High-Dimensional Statistics

Course Number: 
Hours - Lecture: 
Hours - Lab: 
Hours - Recitation: 
Hours - Total Credit: 
Typical Scheduling: 
Starting Fa 21 every Fall

The goal of this PhD level graduate course is to provide a rigorous introduction to concepts and methods of high-dimensional statistics 

having numerous applications in machine learning, data science and signal processing.

Course Text: 

At the level of books by R. Vershynin, High-Dimensional Probability. An Introduction with Applications in Data Science, Cambridge University Press, 2018 and C. Giraud, Introduction to High-Dimensional Statistics, CRC Press, Taylor &Francis Group, 2015. Some of the topics are based on recent research papers. 

Topic Outline: 

Empirical processes: symmetrization and multipliers inequalities, concentration inequalities, comparison inequalities for Rademacher process; VC-dimensions, metric entropies and other measures of complexity; entropy and generic chaining bounds for empirical processes.


Empirical risk minimization and risk bounds in learning theory: classification and regression 

problems; margin type bounds in classification; oracle inequalities in empirical risk minimization;

generalization bounds for learning machines (kernel machines, boosting, deep neural networks, etc).

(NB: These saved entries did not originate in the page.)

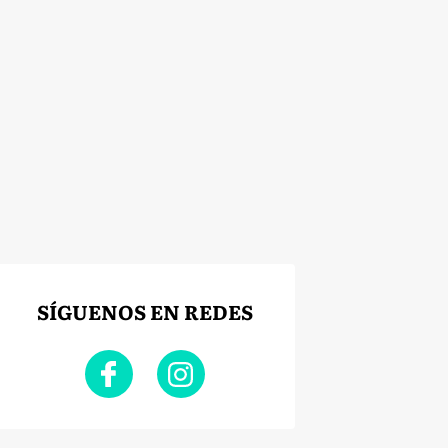
SÍGUENOS EN REDES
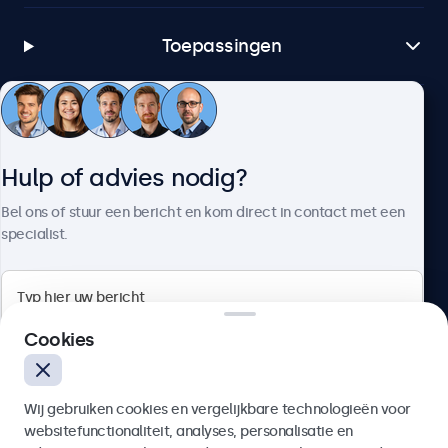
Toepassingen
Klantenservice
Hulp of advies nodig?
Over Beetronics
Bel ons of stuur een bericht en kom direct in contact met een
specialist.
Beetronics
Cookies
Bloemstraat 28, 1016LC Amsterdam, Nederland
Wij gebruiken cookies en vergelijkbare technologieën voor
4.8/5 door 5000+ bedrijven
websitefunctionaliteit, analyses, personalisatie en
Nederlands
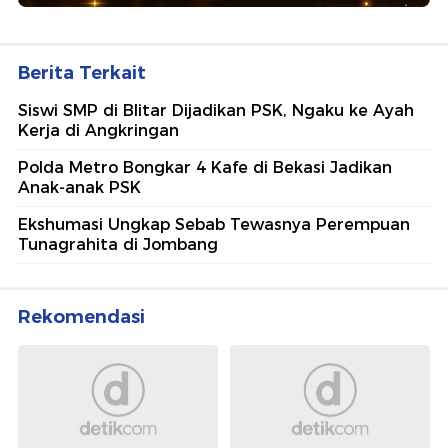
Berita Terkait
Siswi SMP di Blitar Dijadikan PSK, Ngaku ke Ayah
Kerja di Angkringan
Polda Metro Bongkar 4 Kafe di Bekasi Jadikan
Anak-anak PSK
Ekshumasi Ungkap Sebab Tewasnya Perempuan
Tunagrahita di Jombang
Rekomendasi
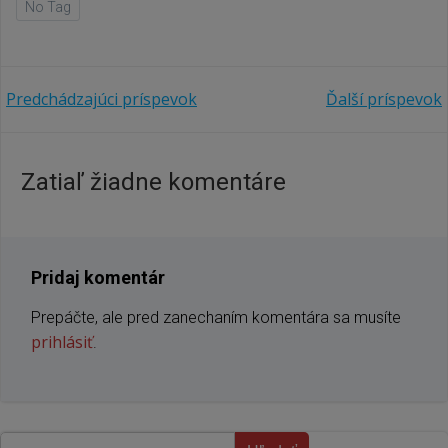
No Tag
Navigácia
Navigácia
Predchádzajúci príspevok
Ďalší príspevok
v
v
Zatiaľ žiadne komentáre
článku
článku
Pridaj komentár
Prepáčte, ale pred zanechaním komentára sa musíte
prihlásiť
.
Hľadať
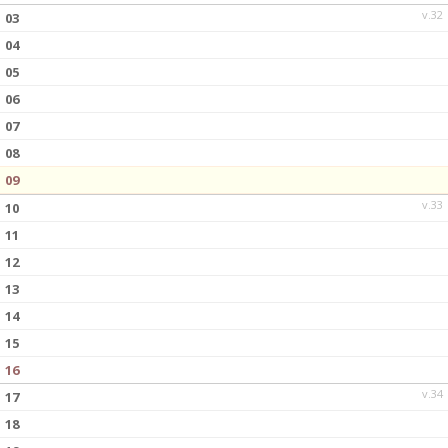
v.32
03
04
05
06
07
08
09
v.33
10
11
12
13
14
15
16
v.34
17
18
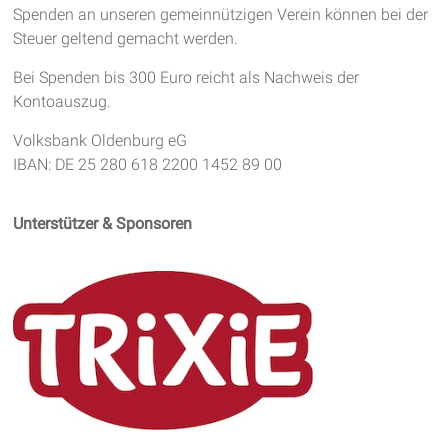
Spenden an unseren gemeinnützigen Verein können bei der
Steuer geltend gemacht werden.
Bei Spenden bis 300 Euro reicht als Nachweis der
Kontoauszug.
Volksbank Oldenburg eG
IBAN: DE 25 280 618 2200 1452 89 00
Unterstützer & Sponsoren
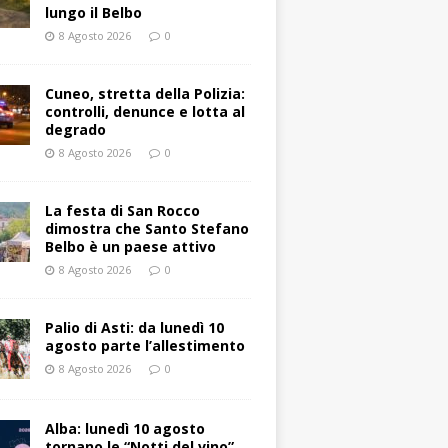
lungo il Belbo
8 Agosto 2026
0
Cuneo, stretta della Polizia:
controlli, denunce e lotta al
degrado
8 Agosto 2026
0
La festa di San Rocco
dimostra che Santo Stefano
Belbo è un paese attivo
8 Agosto 2026
0
Palio di Asti: da lunedì 10
agosto parte l’allestimento
8 Agosto 2026
0
Alba: lunedì 10 agosto
tornano le “Notti del vino”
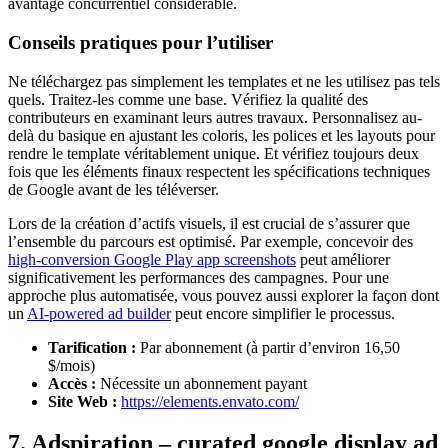
avantage concurrentiel considérable.
Conseils pratiques pour l’utiliser
Ne téléchargez pas simplement les templates et ne les utilisez pas tels
quels. Traitez-les comme une base. Vérifiez la qualité des
contributeurs en examinant leurs autres travaux. Personnalisez au-
delà du basique en ajustant les coloris, les polices et les layouts pour
rendre le template véritablement unique. Et vérifiez toujours deux
fois que les éléments finaux respectent les spécifications techniques
de Google avant de les téléverser.
Lors de la création d’actifs visuels, il est crucial de s’assurer que
l’ensemble du parcours est optimisé. Par exemple, concevoir des
high-conversion Google Play app screenshots
peut améliorer
significativement les performances des campagnes. Pour une
approche plus automatisée, vous pouvez aussi explorer la façon dont
un
AI-powered ad builder
peut encore simplifier le processus.
Tarification :
Par abonnement (à partir d’environ 16,50
$/mois)
Accès :
Nécessite un abonnement payant
Site Web :
https://elements.envato.com/
7. Adspiration – curated google display ad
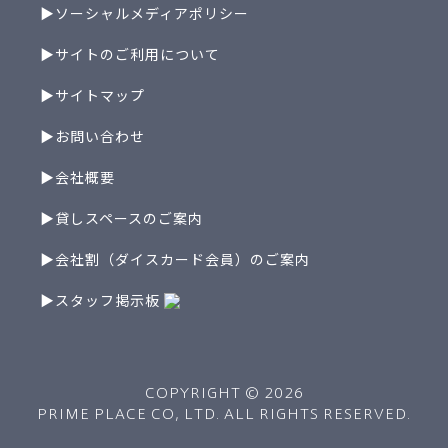
▶ソーシャルメディアポリシー
▶サイトのご利用について
▶サイトマップ
▶お問い合わせ
▶会社概要
▶貸しスペースのご案内
▶会社割（ダイスカード会員）のご案内
▶スタッフ掲示板
COPYRIGHT ©
2026
PRIME PLACE CO, LTD. ALL RIGHTS RESERVED.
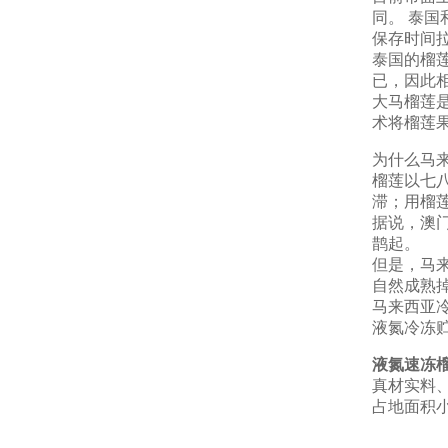
同。 泰
保存时间
泰国的榴
已，因此
大马榴莲
术将榴莲
为什么马
榴莲以七
滞；用榴
据说，澳
鹊起。
但是，马
自然成熟
马来西亚
液氮冷冻
液氮速冻
真材实料
占地面积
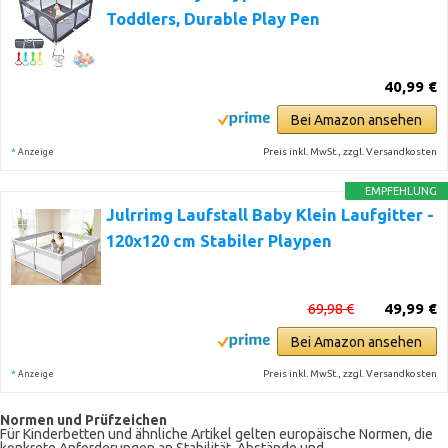
Toddlers, Durable Play Pen
40,99 €
Bei Amazon ansehen
*
Preis inkl. MwSt., zzgl. Versandkosten
Anzeige
EMPFEHLUNG
Julrrimg Laufstall Baby Klein Laufgitter -
120x120 cm Stabiler Playpen
69,98 €
49,99 €
Bei Amazon ansehen
*
Preis inkl. MwSt., zzgl. Versandkosten
Anzeige
Normen und Prüfzeichen
Für Kinderbetten und ähnliche Artikel gelten europäische Normen, die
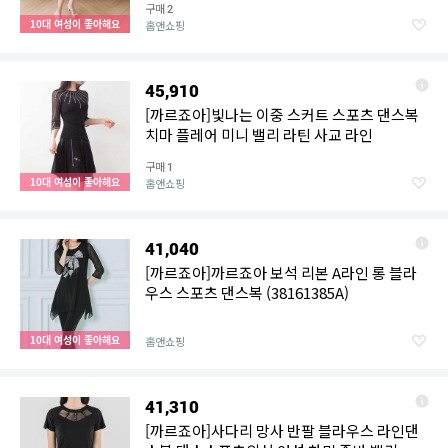
구매
2
10대 여성이 좋아해요
홈앤쇼핑
45,910
[까르죠아]빛나는 이중 스커트 스포츠 댄스복
치마 플레어 미니 밸리 라틴 사교 라인
구매
1
10대 여성이 좋아해요
홈앤쇼핑
41,040
[까르죠아]까르죠아 보석 리본 A라인 롱 블라
우스 스포츠 댄스복 (38161385A)
10대 여성이 좋아해요
홈앤쇼핑
41,310
[까르죠아]사다리 망사 반팔 블라우스 라인댄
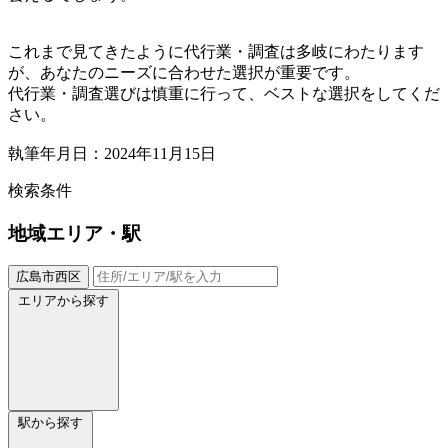
これまで見てきたように代行業・調査は多岐にわたります
が、あなたのニーズに合わせた選択が重要です。
代行業・調査選びは慎重に行って、ベストな選択をしてくだ
さい。
執筆年月日：2024年11月15日
検索条件
地域
エリア・駅
広島市西区
エリアから探す
駅から探す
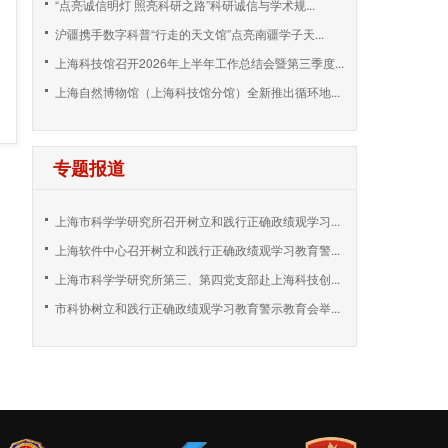
“点亮诚信明灯 照亮科研之路”科研诚信与学术规...
沪疆携手数字科普“行走的天文馆”点亮南疆学子天...
上海科技馆召开2026年上半年工作总结会暨第三季度...
上海自然博物馆（上海科技馆分馆）全新推出循环地...
专题报道
上海市科学学研究所召开树立和践行正确政绩观学习...
上海软件中心召开树立和践行正确政绩观学习教育警...
上海市科学学研究所第三、第四党支部赴上海科技创...
市科协树立和践行正确政绩观学习教育警示教育会举...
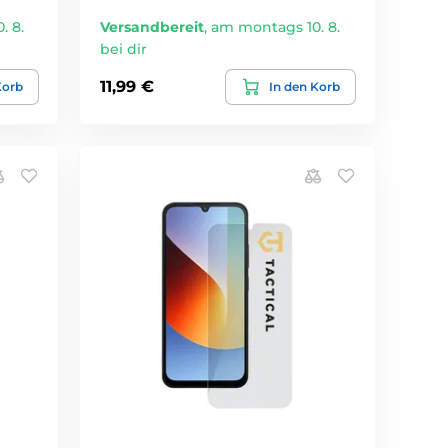
. 8.
Versandbereit
,
am montags 10. 8.
bei dir
11,99 €
Korb
In den Korb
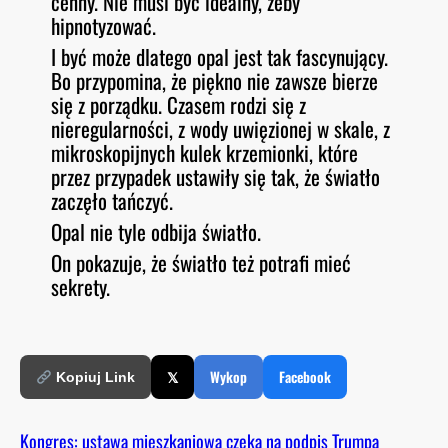
cenny. Nie musi być idealny, żeby
hipnotyzować.
I być może dlatego opal jest tak fascynujący.
Bo przypomina, że piękno nie zawsze bierze
się z porządku. Czasem rodzi się z
nieregularności, z wody uwięzionej w skale, z
mikroskopijnych kulek krzemionki, które
przez przypadek ustawiły się tak, że światło
zaczęło tańczyć.
Opal nie tyle odbija światło.
On pokazuje, że światło też potrafi mieć
sekrety.
𝕏
Wykop
Facebook
Kopiuj Link
Kongres: ustawa mieszkaniowa czeka na podpis Trumpa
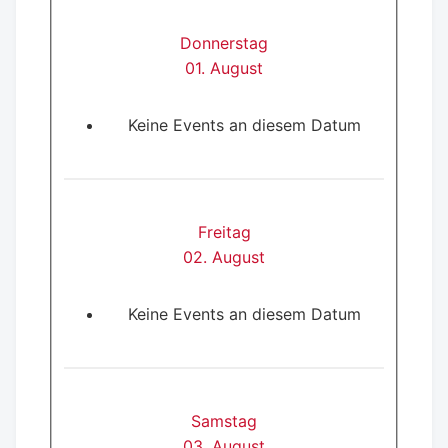
Donnerstag
01. August
Keine Events an diesem Datum
Freitag
02. August
Keine Events an diesem Datum
Samstag
03. August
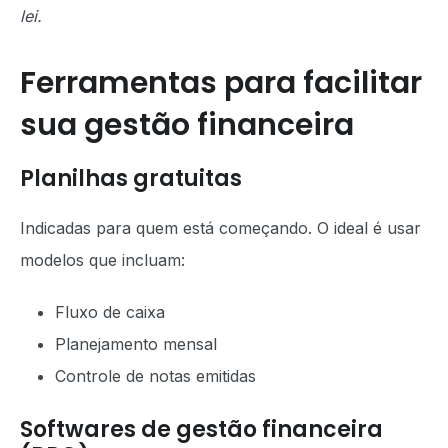
lei.
Ferramentas para facilitar
sua gestão financeira
Planilhas gratuitas
Indicadas para quem está começando. O ideal é usar
modelos que incluam:
Fluxo de caixa
Planejamento mensal
Controle de notas emitidas
Softwares de gestão financeira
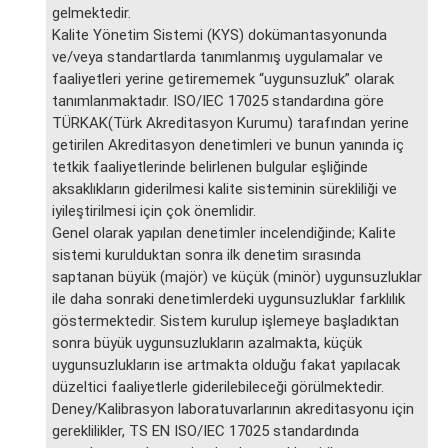
gelmektedir.
Kalite Yönetim Sistemi (KYS) dokümantasyonunda
ve/veya standartlarda tanımlanmış uygulamalar ve
faaliyetleri yerine getirememek “uygunsuzluk” olarak
tanımlanmaktadır. ISO/IEC 17025 standardına göre
TÜRKAK(Türk Akreditasyon Kurumu) tarafından yerine
getirilen Akreditasyon denetimleri ve bunun yanında iç
tetkik faaliyetlerinde belirlenen bulgular eşliğinde
aksaklıkların giderilmesi kalite sisteminin sürekliliği ve
iyileştirilmesi için çok önemlidir.
Genel olarak yapılan denetimler incelendiğinde; Kalite
sistemi kurulduktan sonra ilk denetim sırasında
saptanan büyük (majör) ve küçük (minör) uygunsuzluklar
ile daha sonraki denetimlerdeki uygunsuzluklar farklılık
göstermektedir. Sistem kurulup işlemeye başladıktan
sonra büyük uygunsuzlukların azalmakta, küçük
uygunsuzlukların ise artmakta olduğu fakat yapılacak
düzeltici faaliyetlerle giderilebileceği görülmektedir.
Deney/Kalibrasyon laboratuvarlarının akreditasyonu için
gereklilikler, TS EN ISO/IEC 17025 standardında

Sparsity in high-dimensional problems: sparse recovery problems (compressed sensing);

sparse linear regression models, l_1-norm penalization (LASSO) and 

sparsity oracle inequalities.


Low-rank matrix recovery: trace regression models, matrix completion and quantum state tomography; nuclear norm penalization and low-rank oracle inequalities.


High-dimensional covariance estimation: complexity of covariance estimation problems;

optimal error bounds for sample covariance; high-dimensional and sparse principal component 

analysis (in particular, methods related to random matrix theory).